+++ PASSAGE TO READ
Much as I love Shakespeare's Richard III, I also love to see Richard portrayed more positively. Philippa Gregory's latest in her "Cousin's War" series, The Kingmaker's Daughter (2012), takes up the end of the Wars of the Roses from the point of view of Anne Neville, the woman who is "in this humor wooed/in this humor won" in the Shakespeare's notorious seduction scene.
I think this is the first of Gregory's works that I've read, and I was quite favorably impressed. I am not a particular scholar of the era, but I know the basics, and her research seems sound to me. She includes a five-page bibliography of resources in case anyone feels like checking her work. Everything I casually checked was accurate or accepted as possible.
Anne's story, unfortunately, is a fairly depressing one: married at fourteen to the ill-fated Prince Edward, son of Henry VI and Margaret of Anjou; widowed at fifteen; imprisoned; married to Richard; one surviving child; two years as queen to the embattled Richard, during which reign their son dies; then dying herself at twenty-eight only a few months before Richard is killed by the future Henry VII. All this I knew before. But Gregory manages to bring alive not only Anne herself but the members of her family whose history I'd never thought much about: Richard Neville, a.k.a. the Kingmaker, 16th Earl of Warwick, whose machinations and shifting loyalties drove much of the latter part of the Wars of the Roses; Anne Beauchamp, her mother, a great heiress in her own right; and her older sister Isabel, married to Richard's older brother George, Duke of Clarence, famously said to have been drowned in a butt of malmsey.
Anne's tale opens during Warwick's first split with his Yorkist allies, when the new king Edward IV marries the widowed Elizabeth Woodville Grey, embarrassing Warwick, who had been negotiating for a marriage with a French princess. The numerous members of the Woodville and Grey families rapidly take Warwick's place as Edward's confidants and advisors, derailing his plans to marry Isabel and Anne to their cousins, the king's brothers, George and Richard. A failed rebellion against the Woodville influence rapidly turns to a plot to depose Edward on trumped-up grounds of illegitimacy in favor of George, now married hastily to Isabel. "Cousin's War" doesn't begin to describe this mess of shifting allegiances. Not only is this brother against brother, but the mother of all the York brothers, Cecilly, Warwick's aunt, is secretly scheming against her older son in favor of her younger. I hadn't absorbed exactly how shifty George was before, or how much reason Richard would have later had to mistrust him, given his record.
++++++
+++ ENTRIES PROVIDED
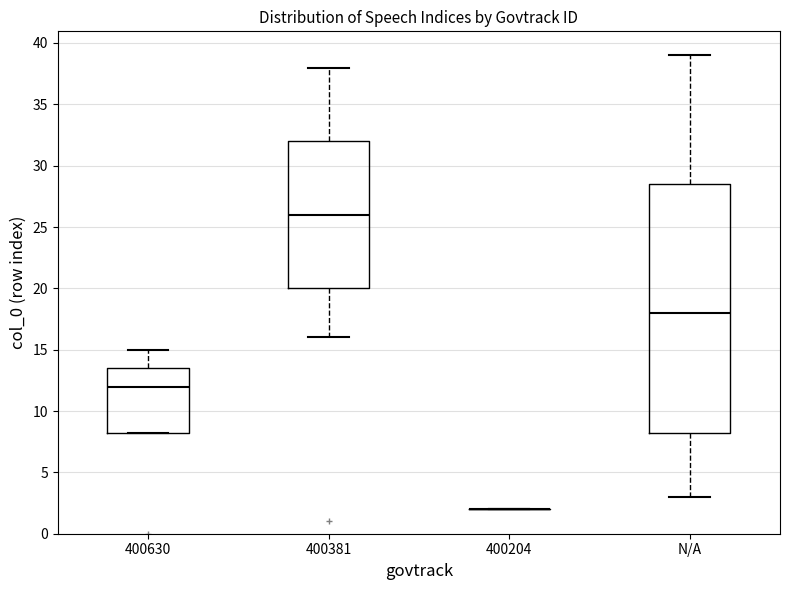

Reading left to right, read every box against the y-axis: the position of its median line, the range the box covers, and the ends of its whiskers. The values are not printed on the chart, so give them approximately, as read against the axis.

400630: median 12.0, box 8.5 to 13.5, whiskers 8.5 to 15.0
400381: median 26.0, box 20.0 to 32.0, whiskers 16.0 to 38.0
400204: box collapsed to a line at 2.0, whiskers 2.0 to 2.0
N/A: median 18.0, box 8.5 to 28.5, whiskers 3.0 to 39.0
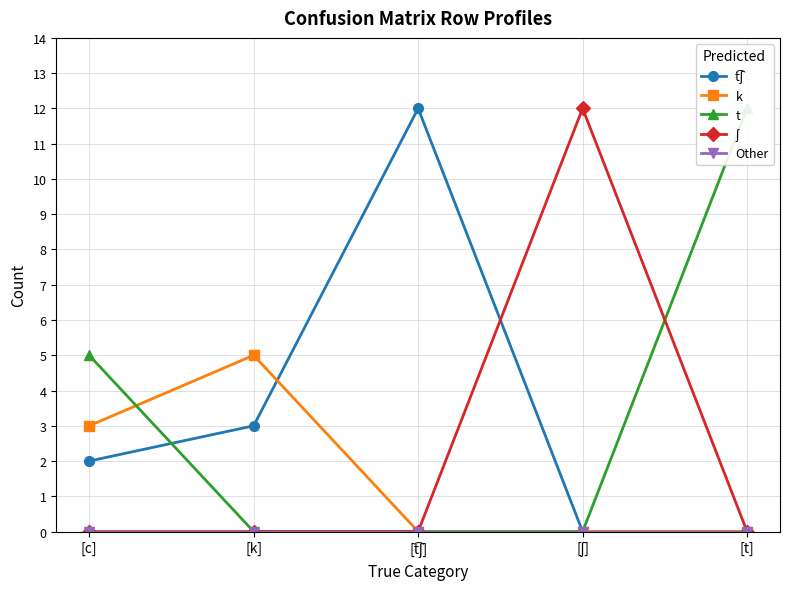

List the labels in order of Other value, smallest first.

[c], [k], [t͡ʃ], [ʃ], [t]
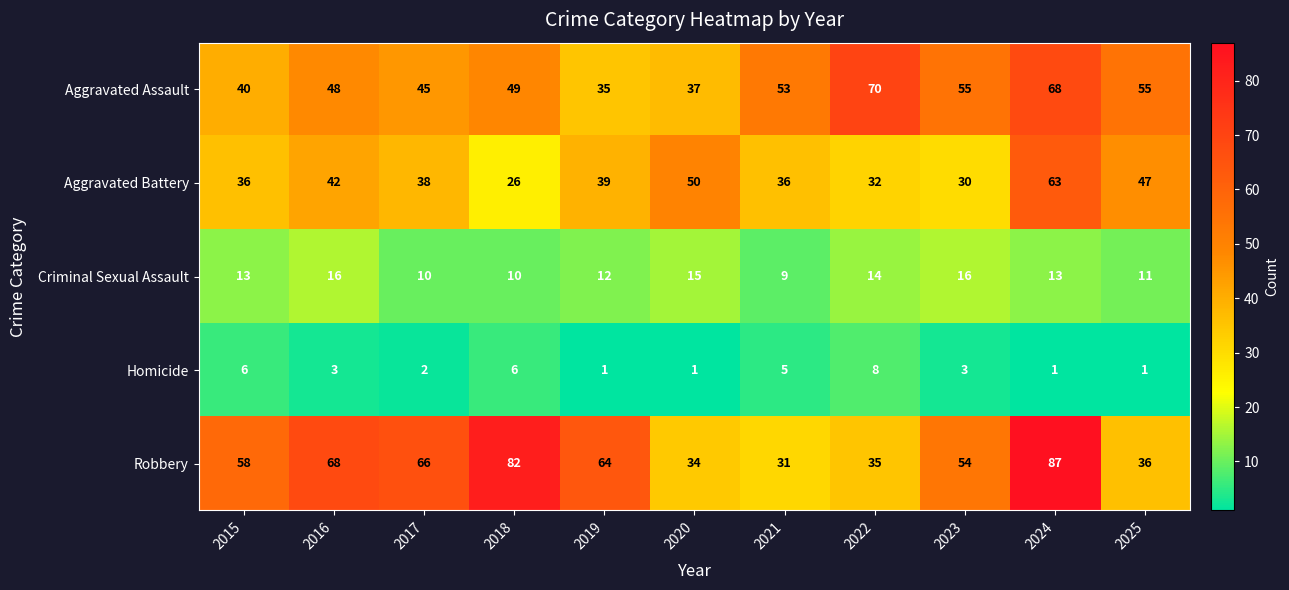

Count the number of data series in this chart.

5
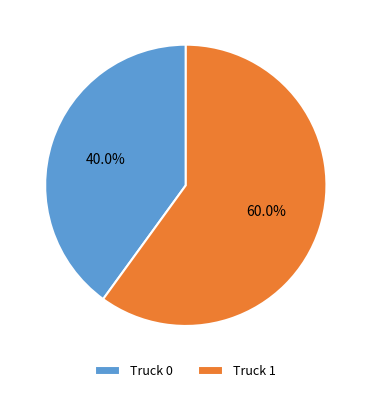

Is the sum of Truck 0 and Truck 1 greater than half?

Yes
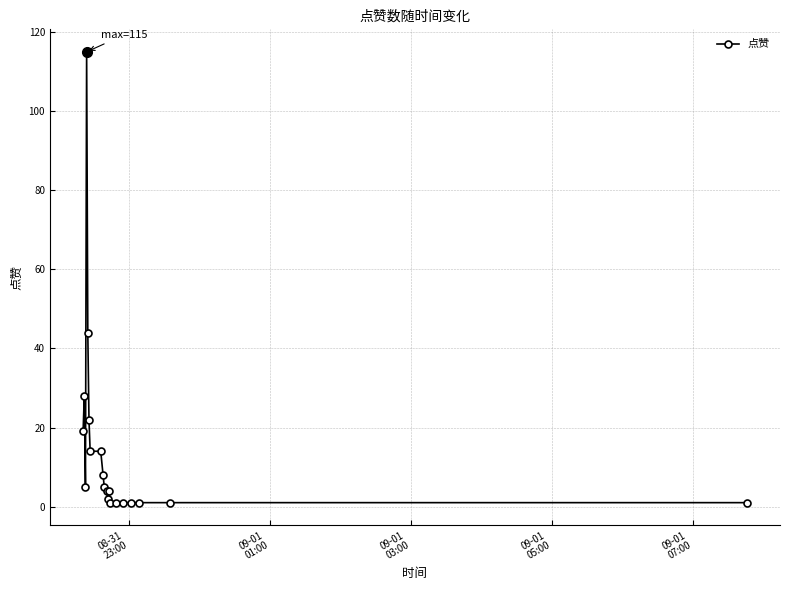

Reading left to right, what are all the values shown in this chart?

19	28	5	115	44	22	14	14	8	5	4	2	4	1	1	1	1	1	1	1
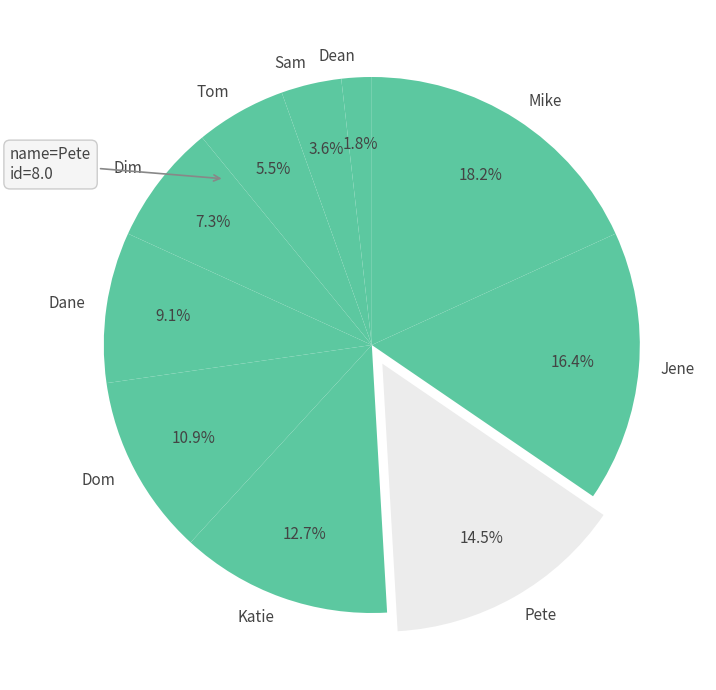

Which slice is the smallest?

Dean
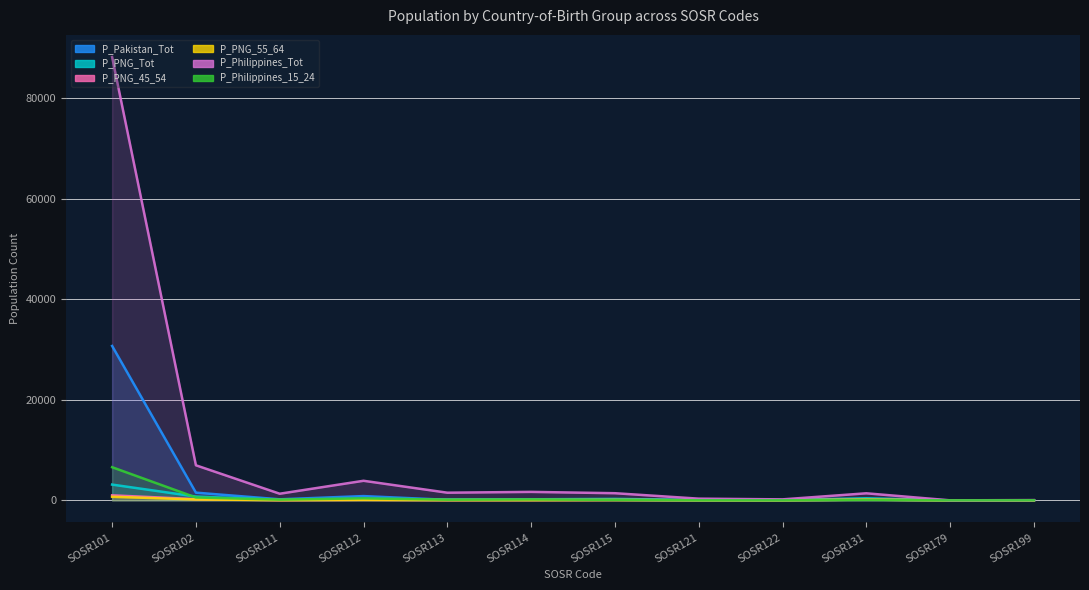

At which category does P_Pakistan_Tot reach its first local peak?

SOSR112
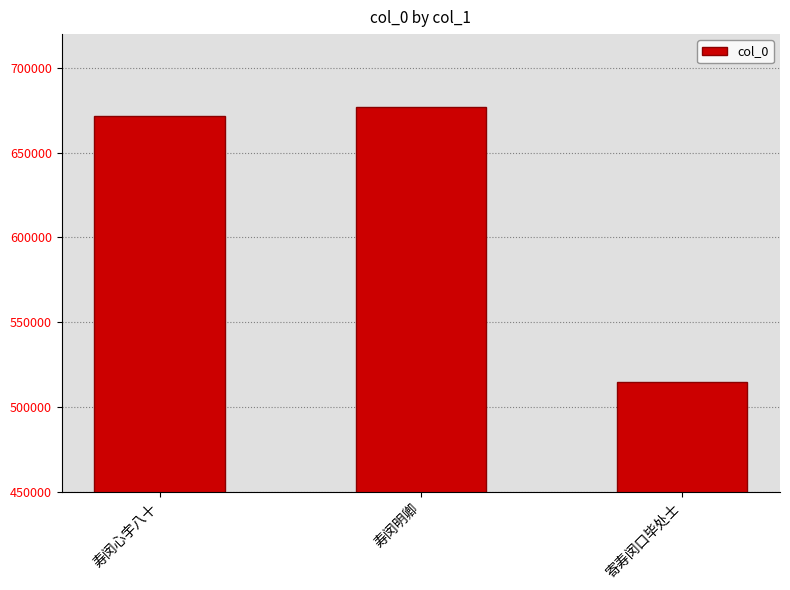

What is the label of the 2nd bar from the right?

寿闵明卿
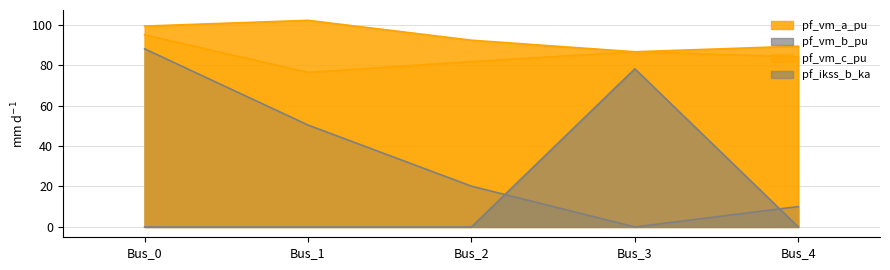

At which category is the sum across all series the highest?

Bus_0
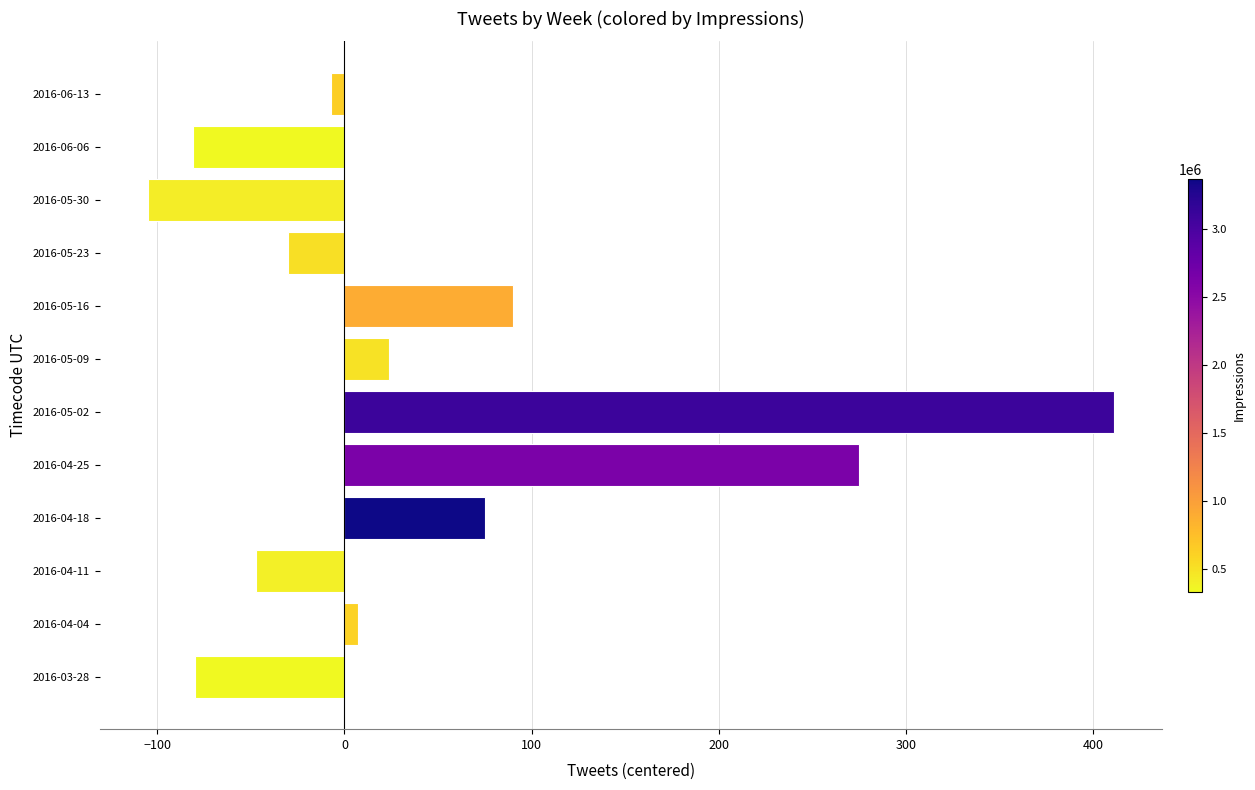

What is the smallest value displayed?

-105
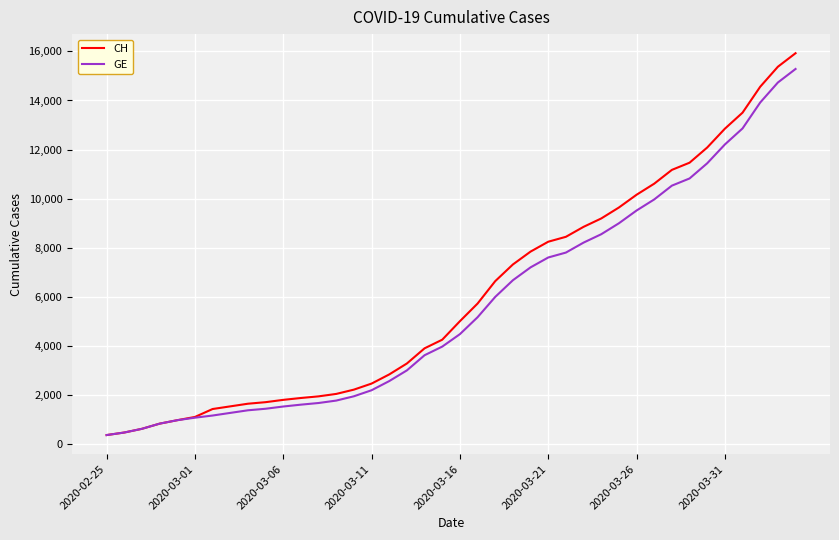

Which series has the largest range (max minus min)?

CH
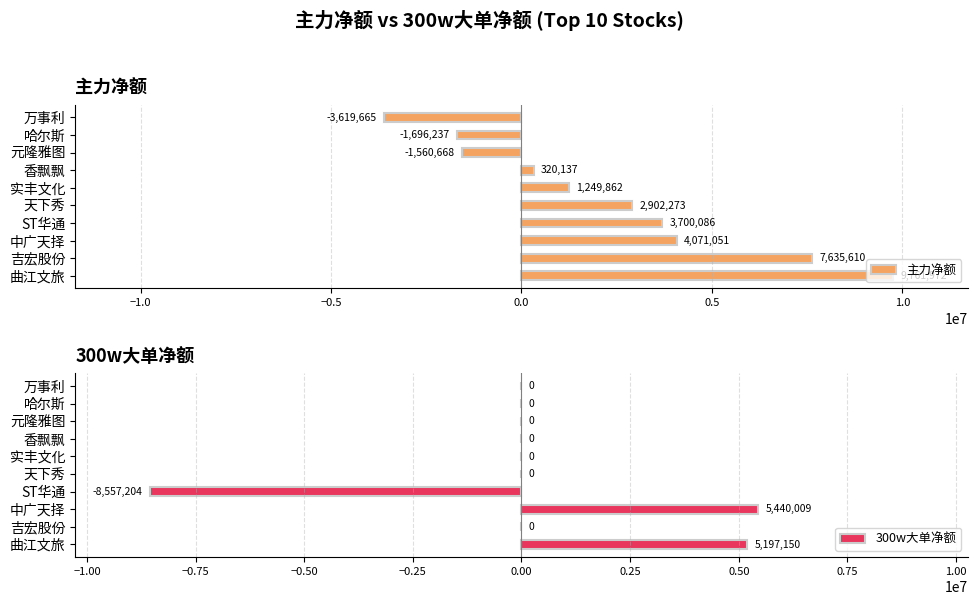

What is the difference between the maximum and minimum values in the 300w大单净额 series?

13997213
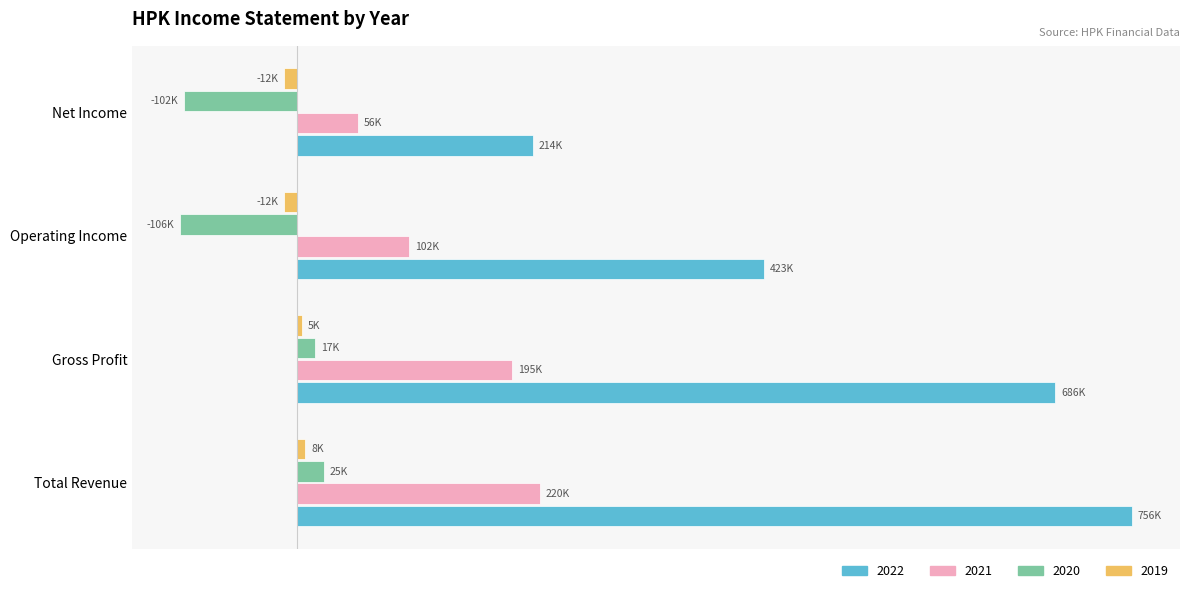

Which category has the highest value in the 2020 series?

Total Revenue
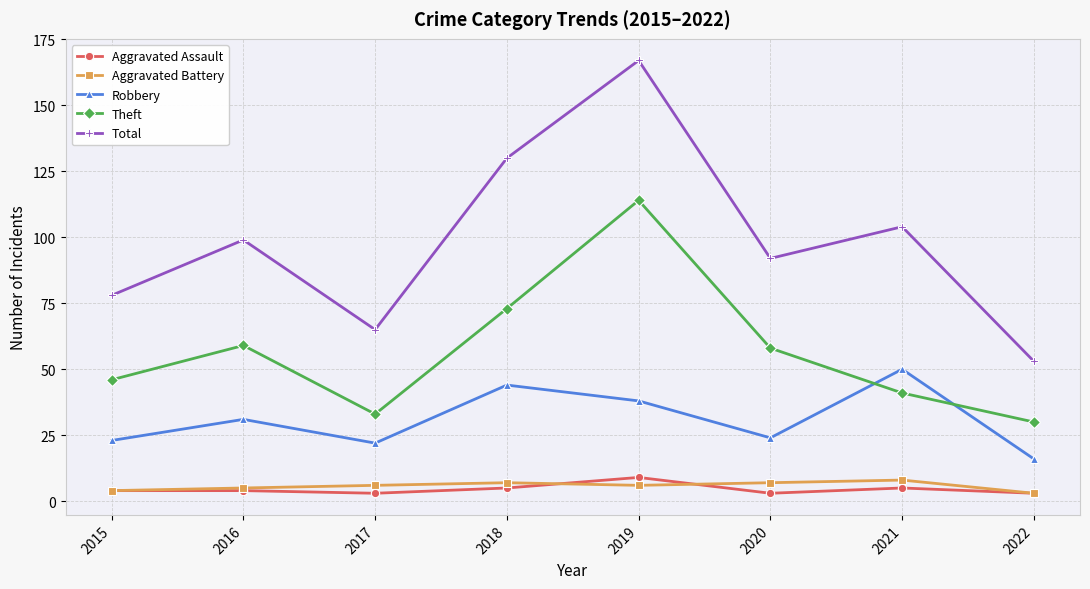

True or false: Theft and Aggravated Assault intersect in this chart.

False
++++++
● ACTIVITY
Retype the book review word for word from "Much as I love" to "notorious seduction scene.". You won't need the records for anything here.

● SOLUTION FOR THIS EXERCISE
Much as I love Shakespeare's Richard III, I also love to see Richard portrayed more positively. Philippa Gregory's latest in her "Cousin's War" series, The Kingmaker's Daughter (2012), takes up the end of the Wars of the Roses from the point of view of Anne Neville, the woman who is "in this humor wooed/in this humor won" in the Shakespeare's notorious seduction scene.